Ничто не могло показать яснее, какая пропасть пролегла между миром нынешним и прошлым. Люди теперь были слишком заняты — разными реформами и «движениями», разными культами и кумирами, — чтобы всерьез интересоваться делами соседей. И какое значение могло иметь чье-то прошлое, когда в гигантском калейдоскопе все песчинки-индивидуумы кружились в одной и той же плоскости?
Ньюланд Арчер, глядя в окно своего отеля на праздничную суету парижских улиц, чувствовал, что сердце его вновь бьется так, как в юности.
Много времени прошло с тех пор, как в последний раз сердце его билось в груди с подобным трепетом и силой, так, что кровь стучала в виски. Он подумал, чувствует ли то же самое его сын в присутствии Фанни Бофорт, и решил, что нет. «Может быть, оно бьется сильно, но не в таком сумасшедшем ритме», — подумал он, вспомнив, с какой сдержанностью молодой человек объявил о своей помолвке, никак не оценил, что семья не возражала.
«Разница состоит в том, что теперешняя молодежь ни секунды не сомневается, что она получит все, что пожелает, а мы ни секунды не сомневались, что не получим то, что нам хочется».
Шел второй день после их приезда в Париж, и весеннее солнце не отпускало Арчера от открытого окна, которое выходило на просторную Вандомскую площадь. Перед поездкой он поставил Далласу условие — практически единственное, — что его не заставят жить в одном из этих ужасных новых зданий.
— Ладно, я поселю тебя в каком-нибудь старомодном местечке — скажем в «Бристоле», — не задумываясь, с готовностью согласился Даллас, заставив отца онеметь от изумления, услышав, что дворец, который в течение столетия был резиденцией королей и императоров, ныне именуется просто «старомодным местечком», где останавливаются те, кто из-за местного исторического колорита готов мириться с некоторыми неудобствами.
В первые годы брака, пока еще длились его метания, Арчер довольно часто рисовал себе картину возвращения в Париж, но постепенно мечты его тускнели, и он привык представлять себе этот город только как фон, на котором протекала жизнь его любимой.
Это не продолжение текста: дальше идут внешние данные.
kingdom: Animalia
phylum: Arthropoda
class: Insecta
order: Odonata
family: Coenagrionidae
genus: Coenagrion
Сидя в одиночестве в своей библиотеке, когда домашние уже спали, он вызывал в памяти залитые весенним солнцем каштановые аллеи, цветы и статуи в общественных садах, аромат сирени с цветочных тележек, великолепную реку, катившую свои воды под старинными мостами, толпы вольных студентов и художников, заполнявших парижские улицы, и даже просто парижский воздух, пахнувший свободой, искусством, молодостью и счастьем.